Et nous, ici au Liban, on est plus que jamais au fond du gouffre. Les festivités sont passées insipides et incolores. Dans toutes les familles, on a fait un effort. Pas pour nous, les résidents, mais pour ceux qui rentraient. Eux qui comptaient les jours dans leurs exils pour retrouver la maison. Alors, on a dressé nos sapins, accroché nos guirlandes, décoré nos places. On a ouvert nos bras à nos enfants et aux amis. Pourtant on a eu beau maquiller notre réalité, aucun fard n’aurait pu recouvrir la médiocrité de notre quotidien. Nos places vides de monde, sombres et ténébreuses. Nos rues désertées à la nuit tombée. Les poubelles renversées, éviscérées vomissant sur la chaussée feuilles de laitues et citrons asséchés. Et ces ombres fantomatiques qui y plongent la tête la première dans l’anonymat du soir. Nos supermarchés habituellement envahis dès le début du mois, mornes et tristes avec leurs étals remplis de marchandises AOI (appellations d’origines inconnues) et leurs clients aux soupirs tonitruants. Dans beaucoup de foyers, les frigos sont restés vides. Dans beaucoup d’autres, les tables ont perdu de leur lustre. Le poulet a régné en maître des cérémonies, trônant fièrement sur son lit de riz parcimonieusement garni d’amandes, et les menus avaient le goût des dimanches d’antan. Oubliés saumons, sushis, fromages et charcuteries élaborés. L’essentiel était ailleurs, loin des ventres. Dans les regards des grands-parents heureux d’être entourés, des enfants ravis des quelques babioles découvertes au pied du sapin, des jeunes savourant le brouhaha et le goût parfait du taboulé de Téta et du riz de Téti. Retour à l’essentiel.

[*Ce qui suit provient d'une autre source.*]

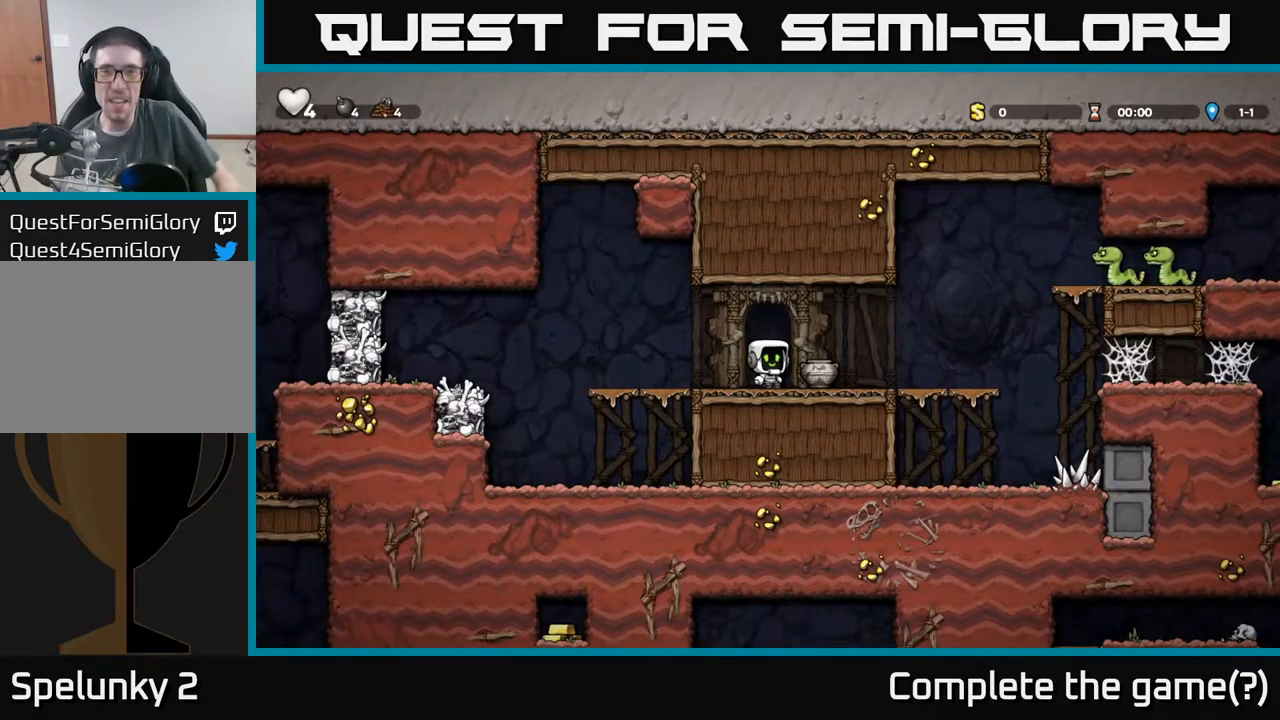
{"buttons": [], "left_stick": "down", "events": [[150, "left_stick", "right"], [350, "left_stick", "center"], [450, "left_stick", "down"]]}
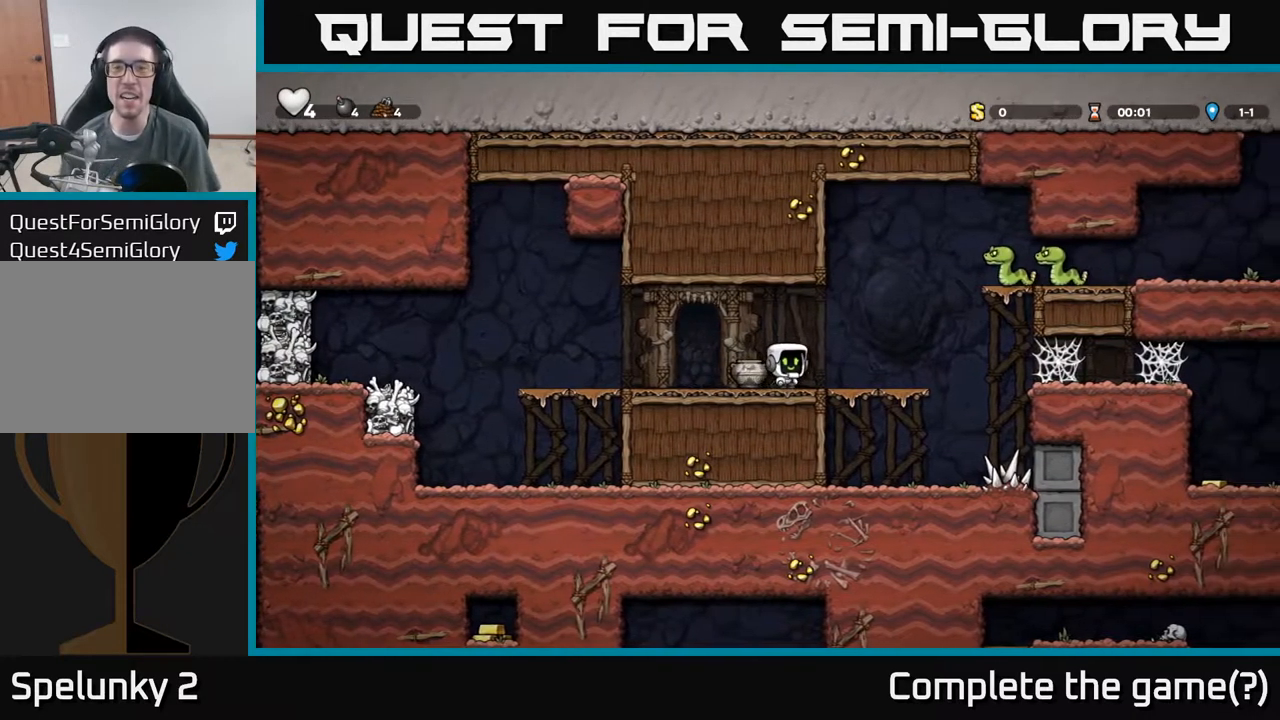
{"buttons": ["X"], "left_stick": "down", "events": [[34, "X", "down"], [117, "X", "up"], [167, "left_stick", "center"], [317, "left_stick", "down"], [450, "X", "down"]]}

Et comme si tout le monde s’était donné le mot, ni les Écritures ni les cantiques n’étaient ceux de la vie d’avant. Exit aussi, dans mon église, la magie de la nuit étoilée, des bergers, des anges et du petit garçon au tambour. Retour à l’essentiel, au Verbe fait Chair et dont la portée philosophique se heurta à mon besoin de douceur et de tendresse. Autant mes prières étaient fluides et simples devant l’Enfant aux bras ouverts, autant le Verbe me ramenait à mon cœur aigri par toutes les épreuves de ces dernières années et par les chapelets de malédictions rythmant mes journées.

Pourtant, alors que j’observais de loin ces tableaux de félicité toute simple, malgré le Covid qui m’avait privée du tiers de mon bonheur, calfeutrée dans ma chambre, je ne pouvais m’empêcher de penser que la dinde était bien au menu. J’étais, nous étions, tous, les dindes de cette monumentale farce qu’est devenue notre vie au Liban. Certains parlent de résilience. Alors que ce terme était source de fierté pendant nos années de guerre civile, il a aujourd’hui une connotation péjorative tellement il se rapproche de résignation. Fait-on le dos rond en attendant que la vague passe pour ressortir, tel un surfeur aguerri sur les tonneaux de l’océan, avec le moins de dégâts possibles? Ou avons-nous tout simplement abandonné? Peut-être que la réponse est à trouver auprès de ceux qui se sont oubliés le temps des fêtes pour se pencher sur autrui et donner aux défavorisés un peu de la joie de Noël. Tous ces mouvements issus de la mouvance du 17 octobre et de la tragédie du 4 août qui continuent et qui se sont activés en silence dans les couloirs sombres de la misère des autres pour y mettre un peu de lumière.

Les Romains vénéraient le dieu Janus aux deux visages, l’un fermé tourné vers le passé, l’autre ouvert, résolument tourné vers l’avenir. Dans ses mains, il tenait un bâton montrant la voie et une clé ouvrant la porte de l’avenir. Janus a laissé dans nos vies "Janvier" et ses bonnes résolutions qui s’écroulent généralement sous les coups de blues postfêtes.

En cette année charnière qui dessinera l’avenir proche et lointain du pays et de nos enfants, tâchons de rester éveillés et de faire les bons choix pour ouvrir les bonnes portes. Peut-être alors que les festivités de l’an prochain auront vraiment le goût du bonheur.